И сказано-то было не так — вернее, не совсем так. Отец, когда был жив, это место в писании ей растолковал, как и многие иные тёмные места в светлой Божьей книге. Темнота сия происходила допрежь всего иного через нерадивых монахов-переписчиков, кои, переписывая от руки священные книги, что-то могли пропустить, а что-то и от себя добавить. Далее, Священное Писание переводили с эллинского наречия, и толмачи-переводчики, вослед за монахами, много путаницы внесли и туману напустили в прямое и ясное Божье слово. К примеру, то место, где про жену да мужа сказано, можно двояко толковать: кому любо, читает «да убоится», иной же скажет «да почитает».

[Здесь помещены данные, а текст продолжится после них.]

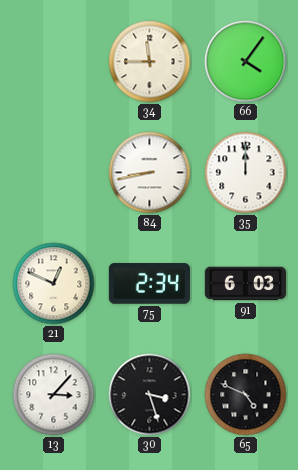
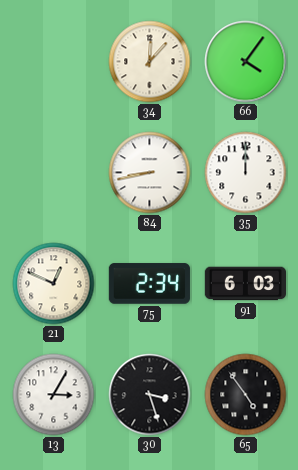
34: 11:45 -> 12:07
13: 3:07 -> 3:05
65: 4:49 -> 4:54
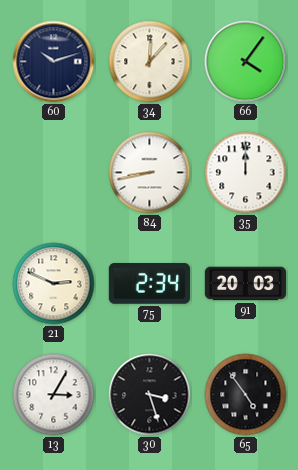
60: none -> 10:12
21: 12:49 -> 2:49
91: 6:03 -> 20:03
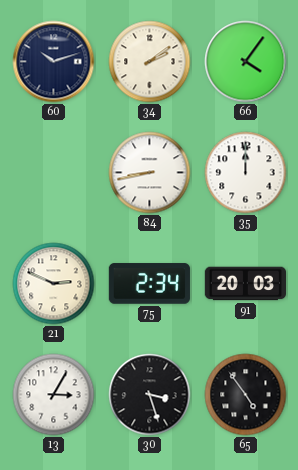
34: 12:07 -> 2:09
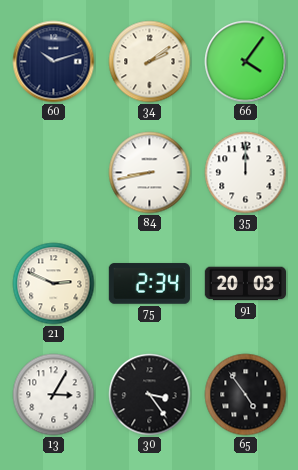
30: 3:27 -> 3:24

Однако ж что толку? Ивану-то без различия, боятся его или почитают: он своё хоть так, хоть этак возьмёт и «спаси Бог» не скажет.
Ах, папенька, папенька! Уж как княжна его упрашивала смилостивиться, пощадить, не выдавать за нелюбого Ивана! Но у них уж всё было твёрдо решено. Отец на её уговоры да мольбы только вздыхал тяжко, хмурился и говорил про покорство, про христианское смирение, да ещё: «Стерпится — слюбится». Не знал он, что дочери терпеть-то придётся! Говорил: жених-де завидный, самого боярина Долгопятого сын, а тот ныне в силе, к государеву трону близок. Будешь, говорил он, как сыр в масле кататься, ни в чём отказа не ведая. А упустишь такой случай, прогневишь Господа. Мы-то ныне, почитай, в опале, иные с нами и здороваться не хотят, носы воротят как от прокажённых, и где я тебе при всём том иного жениха сыщу? Нешто хочешь до старости в девках дожить и после моей смерти в монашки постричься?
И матушка, плача, ему поддакивала. Ах, лучше б они дочь свою и впрямь в монастырь отдали, чем на поругание, кое хуже татарского плена!
А теперь и поплакаться некому. Полгода уж скоро, как батюшка с матушкой в земле лежат. Умерли в одночасье — отведали осетрины, которую дочкин свёкор, боярин Долгопятый, в гости заехав, от щедрот своих поднёс, и в ту же ночь скончались в страшных мучениях. Не то осетрина дорогой протухла, не то такова была Божья воля, не то вмешался в дело враг рода человеческого, который, как давно уж приметила княжна, имел в доме боярина Долгопятого свою верную руку — страшного боярского шута, что птаха боярину на потеху представлял. Шут находился при боярине неотлучно, и осетрина та тоже через его руки прошла, так что быть могло всякое.